Ai Editorial: Tokenization - you can't ignore this!

Tokenization, yellow path authentication…impossible to ignore all of this

When one hears that no Apple encryption has been broken yet it comes as a big relief considering the level of fraud that is happening today. Ritesh Gupta, Ai Correspondent takes a closer look at tokenization.

No one likes to waste time on routine tasks that hamper the experience of shopping. One always feels like completing a transaction as soon as possible. The world of mobile commerce has made significant progress in this context, with travel e-commerce entities besotted by the idea of one-click payment.

All of this means no one wants to fill up mundane information again and again. Understandably then a lot is being said and evaluated when it comes to tokenization of payment data.

Going by the spate of fraud incidents in the recent past, more than how PCI compliance requirements shift from the merchant to the payment associate, relatively more important issue is the security of tokenized data. As much as the industry is contemplating about how to modify existing systems to accept tokenization, airlines and other travel companies are also keenly looking at its prowess in terms of combating fraud. Topics like data protection, user authentication and device authentication are valid discussion points in today’s travel shopping environment.

Are consumers savvy enough?

So what is tokenization – just in case one needs to know how it works. It is all about shielding consumer’s data, replacing the payment account information found on a plastic card with numbers that can be utilized to authenticate payment without revealing real account details. When uses a mobile device to complete a contactless transaction, a token is submitted. So customers only need to register their cards once.

Even though Apple didn’t come up with any new payment security standard, the introduction of Apple Pay has aroused immense interest in the arena of mobile commerce. The promise of paying via Apple Pay is enticing enough, considering the popularity of whatever Apple does, but do consumers understand the repercussions of something going awry with their data.

“Absolutely, cardholders are very savvy,” says Melissa Santora, product strategist - Card Services, Fiserv.    

She adds, “In fact, security concerns have been one of the top inhibitors to mobile payments adoption. Consumers are being educated by their financial institution and the industry that their card number is not stored on their connect device nor is it seen by the merchant. It’s a powerful differentiator to how mobile payments were introduced to consumers in the past.”

What does Apple Pay support?

Before we understand what Apple Pay is supporting, it is important to know more about dynamic and static tokenization. 

Santora explains dynamic tokens change with each transaction whereas a static token remains as one token per connected device. Therefore if you happen to lose your device, you can suspend or delete your token rather than reissuing your card. Additionally, this token can be found on your device as the ‘device account number’. This information can be found on your connected device by either flipping over the card within the wallet or by accessing the Settings portion of the device.

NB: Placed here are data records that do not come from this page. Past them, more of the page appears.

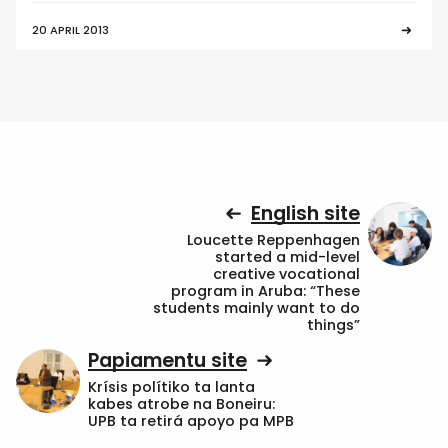
20 APRIL 2013
English site
Loucette Reppenhagen
started a mid-level
creative vocational
program in Aruba: “These
students mainly want to do
things”
Papiamentu site
Krísis polítiko ta lanta
kabes atrobe na Boneiru:
UPB ta retirá apoyo pa MPB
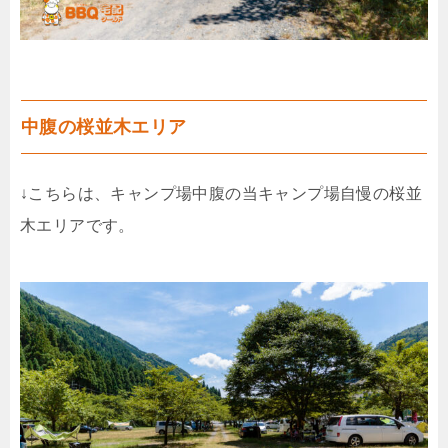
中腹の桜並木エリア
↓こちらは、キャンプ場中腹の当キャンプ場自慢の桜並
木エリアです。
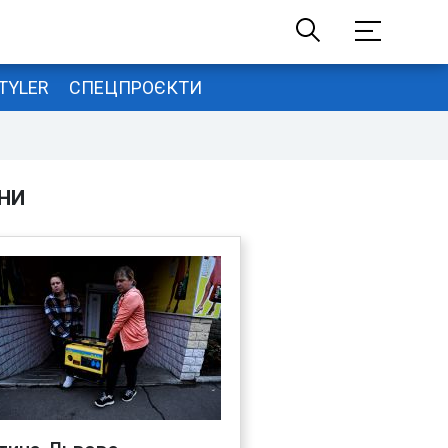
TYLER
СПЕЦПРОЄКТИ
НИ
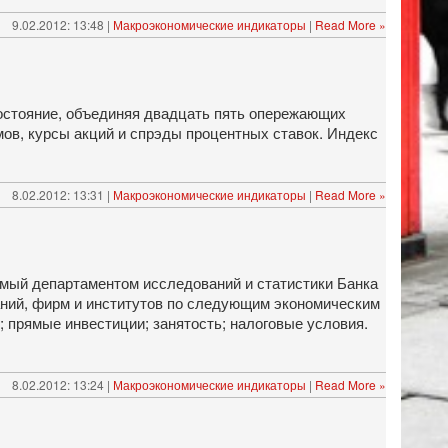
9.02.2012: 13:48 |
Макроэкономические индикаторы
|
Read More »
состояние, объединяя двадцать пять опережающих
ов, курсы акций и спрэды процентных ставок. Индекс
8.02.2012: 13:31 |
Макроэкономические индикаторы
|
Read More »
мый департаментом исследований и статистики Банка
аний, фирм и институтов по следующим экономическим
; прямые инвестиции; занятость; налоговые условия.
8.02.2012: 13:24 |
Макроэкономические индикаторы
|
Read More »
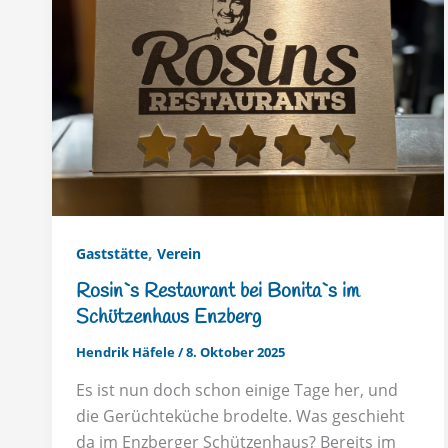
,
Gaststätte
Verein
Rosin`s Restaurant bei Bonita`s im
Schützenhaus Enzberg
Hendrik Häfele
/
8. Oktober 2025
Es ist nun doch schon einige Tage her, und
die Gerüchteküche brodelte. Was geschieht
da im Enzberger Schützenhaus? Bereits im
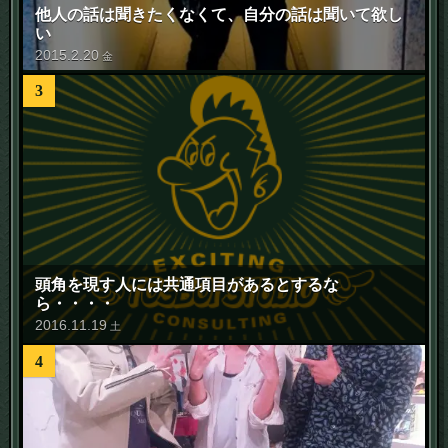
他人の話は聞きたくなくて、自分の話は聞いて欲し
い
2015
.
2
.
20
金
3
頭角を現す人には共通項目があるとするな
ら・・・・
2016
.
11
.
19
土
4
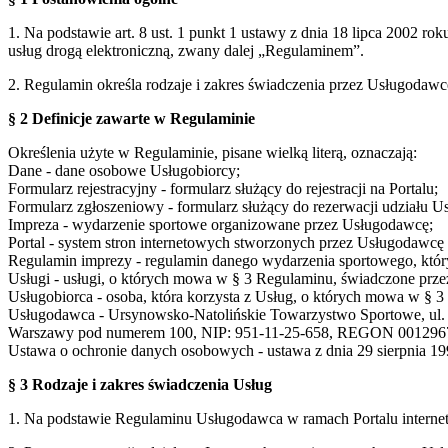
1. Na podstawie art. 8 ust. 1 punkt 1 ustawy z dnia 18 lipca 2002 ro
usług drogą elektroniczną, zwany dalej „Regulaminem”.
2. Regulamin określa rodzaje i zakres świadczenia przez Usługodaw
§ 2 Definicje zawarte w Regulaminie
Określenia użyte w Regulaminie, pisane wielką literą, oznaczają:
Dane - dane osobowe Usługobiorcy;
Formularz rejestracyjny - formularz służący do rejestracji na Portalu;
Formularz zgłoszeniowy - formularz służący do rezerwacji udziału U
Impreza - wydarzenie sportowe organizowane przez Usługodawcę;
Portal - system stron internetowych stworzonych przez Usługodaw
Regulamin imprezy - regulamin danego wydarzenia sportowego, który
Usługi - usługi, o których mowa w § 3 Regulaminu, świadczone prze
Usługobiorca - osoba, która korzysta z Usług, o których mowa w § 
Usługodawca - Ursynowsko-Natolińskie Towarzystwo Sportowe, ul. S
Warszawy pod numerem 100, NIP: 951-11-25-658, REGON 001296
Ustawa o ochronie danych osobowych - ustawa z dnia 29 sierpnia 199
§ 3 Rodzaje i zakres świadczenia Usług
1. Na podstawie Regulaminu Usługodawca w ramach Portalu interne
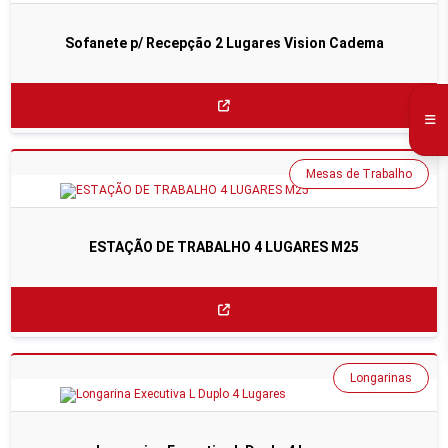
Sofanete p/ Recepção 2 Lugares Vision Cadema
Mesas de Trabalho
ESTAÇÃO DE TRABALHO 4 LUGARES M25
Longarinas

“It’s important to note that tokenization through Apple Pay and the EMVCo. specifications support static tokens only,” says Santora.

Here are some other key aspects about tokenization that are worth knowing:

· HCE: Host Card Emulation or HCE is another flavor of tokenization. When asked about this, Santora mentioned: “We do not have enough information to comment on HCE and the impact/ role that it may have on tokenization however we are actively understanding how HCE may play into tokenization and mobile payments.”

· Benefits and drawbacks associated with tokenization: Just as EMV solves for fraud in the card present space, tokenization is part of offering to mitigate fraud in card-not-present space and digital payments, says Santora. “It’s important for consumers to know that their card number is not stored in their connected device. Also, someone cannot take your phone and use your phone for payments. Touch ID or your Passcode is also required for a tokenized transaction to be completed,” elaborated Santora.  

· Definition: It is being highlighted that as per EMVCo specification on tokenization, the definition of token is alternate PAN, which is not the same as one-time use data. Santora says this refers to dynamic vs. static token discussion. The token is considered an alternate PAN or the device account number which is just a surrogate value for the real PAN.

· Not broken yet: It is being emphasised that no Apple encryption has been broken, it’s more to do with how the banks themselves issue credit cards and verify the identities connected to those cards. Santora says, “We have not seen fraud related to Apple Pay and have adhered to the standards and regulations set by the networks for yellow path authentication. We do offer call-center services for yellow path authentication and are thorough in our questions to ensure that cardholder is the rightful owner of that card and provision that cardholder and card with a token.”

When passengers and airlines are confident enough about the role of tokenization, then one can expect a spurt in the use of mobile payment services such as Apple Pay and others.